Optimization of designing multiple genes encoding the same protein based on NSGA-II for efficient execution on GPUs

In synthetic biology, it is a challenge to increase the production of target proteins by maximizing their expression levels. In order to augment expression levels, we need to focus on both homologous recombination and codon adaptation, which are estimated by three objective functions, namely HD (Hamming distance), LRCS (length of repeated or common substring) and CAI (codon adaptation index). Optimizing these objective functions simultaneously becomes a multi-objective optimization problem. The aim is to find satisfying solutions that have high codon adaptation and a low incidence of homologous recombination. However, obtaining satisfactory solutions requires calculating the objective functions multiple times with many cycles and solutions. In this paper, we propose an approach to accelerate the method of designing a set of CDSs (CoDing sequences) based on NSGA-II (non-dominated sorting genetic algorithm II) on NVIDIA GPUs.
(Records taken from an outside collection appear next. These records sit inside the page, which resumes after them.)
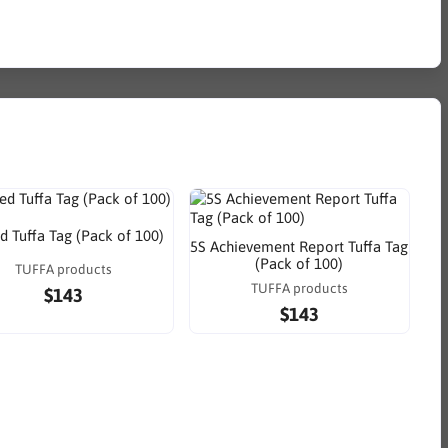
d Tuffa Tag (Pack of 100)
5S Achievement Report Tuffa Tag
(Pack of 100)
TUFFA products
TUFFA products
$143
$143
The implementation accelerated by GPUs improves overall performance by 187.5$ \times $ using $ 100 $ cycles and $ 128 $ solutions. Our implementation allows us to use larger solutions and more cycles, leading to outstanding solution quality. The improved implementation provides much better solutions in a similar amount of time compared to other available methods by 1.22$ \times $ improvements in hypervolume. Furthermore, our approach on GPUs also suggests how to efficiently utilize the latest computational resources in bioinformatics. Finally, we discuss the impacts of the number of cycles and the number of solutions on designing a set of CDSs.